Rządząca w Niemczech koalicja zawdzięcza w dużym stopniu zwycięstwo Zielonym, pacyfistycznej postawie w sprawie Iraku oraz klęsce postkomunistów z PDS – zgodnie twierdzą belgijskie media.
Czołowy flamandzki dziennik "De Standaard", o sympatiach chadeckich, uznał, że zwycięstwo socjaldemokratów i Zielonych to zła wiadomość dla Europy. Po latach stagnacji niemiecka gospodarka, "motor" Europy, pilnie potrzebowała silnego rządu, zdolnego przeprowadzić śmiałe reformy, zwłaszcza na rynku pracy.

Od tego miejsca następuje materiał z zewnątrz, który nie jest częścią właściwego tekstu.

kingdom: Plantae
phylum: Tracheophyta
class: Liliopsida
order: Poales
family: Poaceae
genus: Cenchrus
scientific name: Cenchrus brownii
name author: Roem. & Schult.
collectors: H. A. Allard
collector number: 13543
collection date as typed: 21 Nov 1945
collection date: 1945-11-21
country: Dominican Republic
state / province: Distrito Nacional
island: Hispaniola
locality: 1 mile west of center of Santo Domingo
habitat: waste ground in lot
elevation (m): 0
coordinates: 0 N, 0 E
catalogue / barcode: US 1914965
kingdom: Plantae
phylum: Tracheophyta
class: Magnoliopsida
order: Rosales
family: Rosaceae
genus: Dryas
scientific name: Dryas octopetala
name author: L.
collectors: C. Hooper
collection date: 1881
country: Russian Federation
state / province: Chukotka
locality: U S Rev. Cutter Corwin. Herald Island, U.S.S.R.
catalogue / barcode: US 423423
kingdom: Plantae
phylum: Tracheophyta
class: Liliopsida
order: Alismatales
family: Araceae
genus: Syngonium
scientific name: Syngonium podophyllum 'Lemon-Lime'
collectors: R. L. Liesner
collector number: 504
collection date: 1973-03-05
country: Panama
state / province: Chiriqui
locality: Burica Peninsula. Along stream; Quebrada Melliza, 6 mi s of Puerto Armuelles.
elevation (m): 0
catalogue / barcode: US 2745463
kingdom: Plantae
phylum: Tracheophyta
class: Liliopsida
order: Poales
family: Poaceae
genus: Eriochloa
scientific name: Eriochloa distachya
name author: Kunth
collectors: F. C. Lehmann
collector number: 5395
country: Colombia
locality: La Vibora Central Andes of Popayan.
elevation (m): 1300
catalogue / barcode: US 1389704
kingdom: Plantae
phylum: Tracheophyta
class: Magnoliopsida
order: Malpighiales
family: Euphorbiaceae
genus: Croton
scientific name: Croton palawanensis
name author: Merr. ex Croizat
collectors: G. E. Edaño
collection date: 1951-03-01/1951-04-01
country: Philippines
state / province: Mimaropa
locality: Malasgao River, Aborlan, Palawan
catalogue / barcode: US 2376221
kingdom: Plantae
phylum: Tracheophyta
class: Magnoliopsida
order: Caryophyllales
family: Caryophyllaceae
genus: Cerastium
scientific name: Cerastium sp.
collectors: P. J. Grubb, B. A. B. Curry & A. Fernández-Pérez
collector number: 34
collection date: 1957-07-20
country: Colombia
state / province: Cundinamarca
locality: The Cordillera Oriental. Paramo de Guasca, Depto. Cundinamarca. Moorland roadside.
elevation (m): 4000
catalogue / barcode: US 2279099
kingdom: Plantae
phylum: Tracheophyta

Teraz będzie to mniej prawdopodobne – twierdzi gazeta.
Inni komentatorzy wskazują na sprzeciw Schrödera wobec ataku na Irak jako na jeden z czynników zwycięstwa czerwono-zielonej koalicji. "De Staandaard" obawia się jednak, że zapowiada to spory nie tylko z USA, ale i z partnerami europejskimi. Schröder odrzucił bowiem możliwość interwencji w Iraku, nawet z mandatem ONZ. Skłóciło go to z większością europejskich przyjaciół, skłonnych do działań przeciwko Saddamowi Husajnowi pod egidą ONZ.